**** DATA FOR THIS TASK
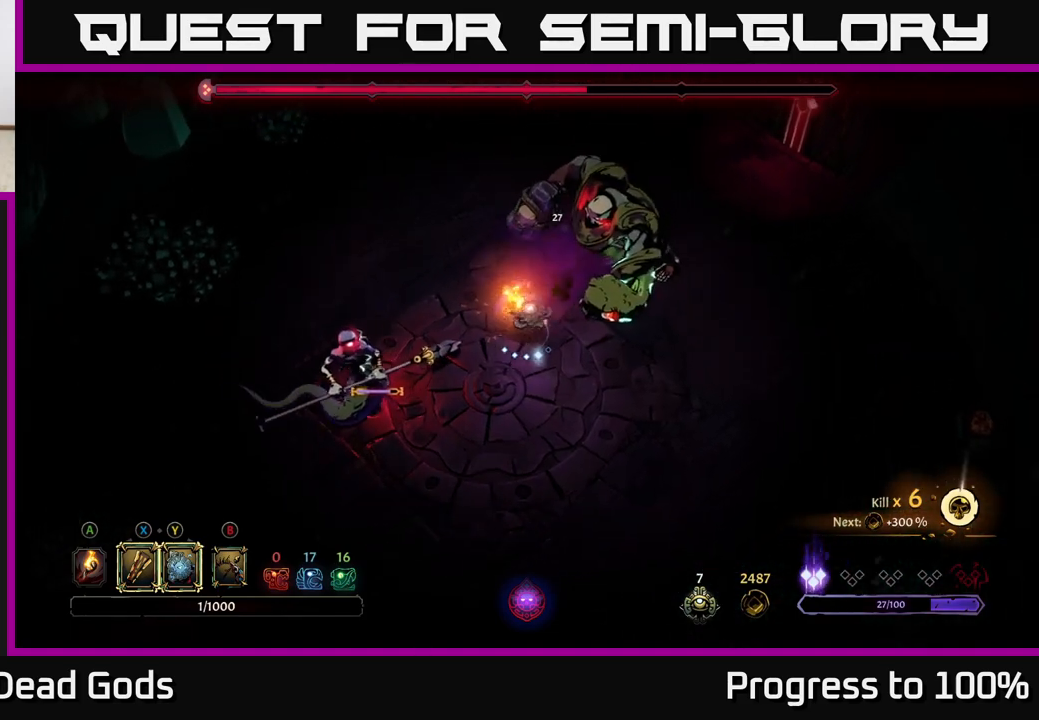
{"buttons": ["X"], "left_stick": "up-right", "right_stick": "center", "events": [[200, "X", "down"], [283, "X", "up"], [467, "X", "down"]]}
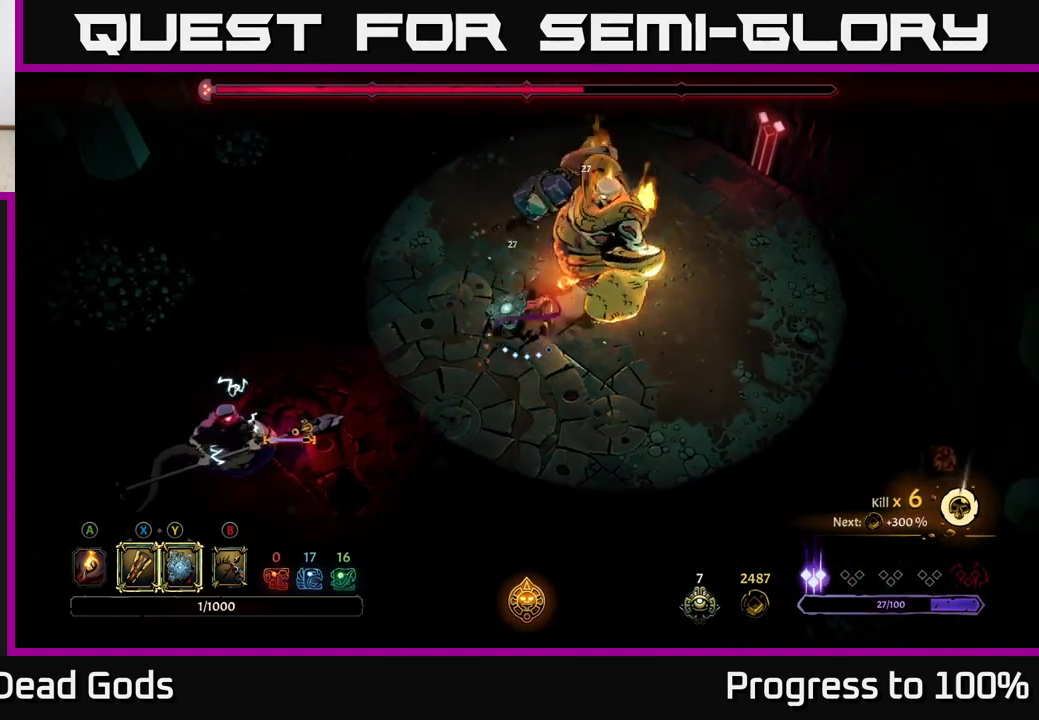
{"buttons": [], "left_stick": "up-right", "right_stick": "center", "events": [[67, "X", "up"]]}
********
**** DATA FOR THIS TASK
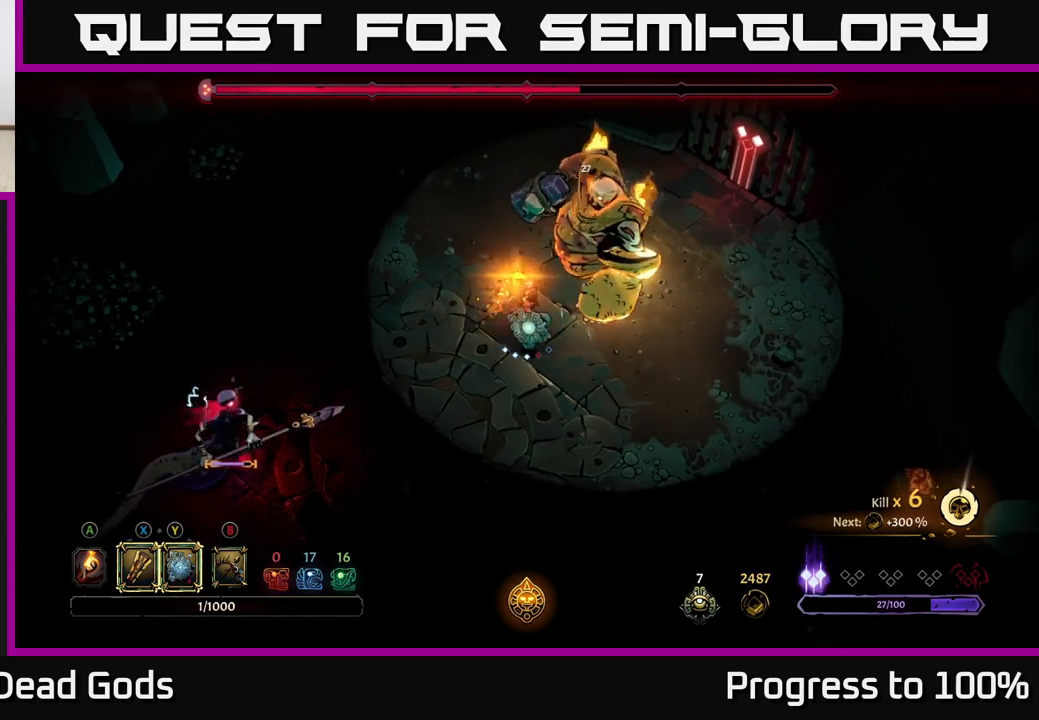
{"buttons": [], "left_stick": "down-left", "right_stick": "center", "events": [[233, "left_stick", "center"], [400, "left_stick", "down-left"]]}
********
## INSTRUCTIONS TO FOLLOW
Return only the number of lines above in which the string "down" occurs.

## RESPONSE BELOW
2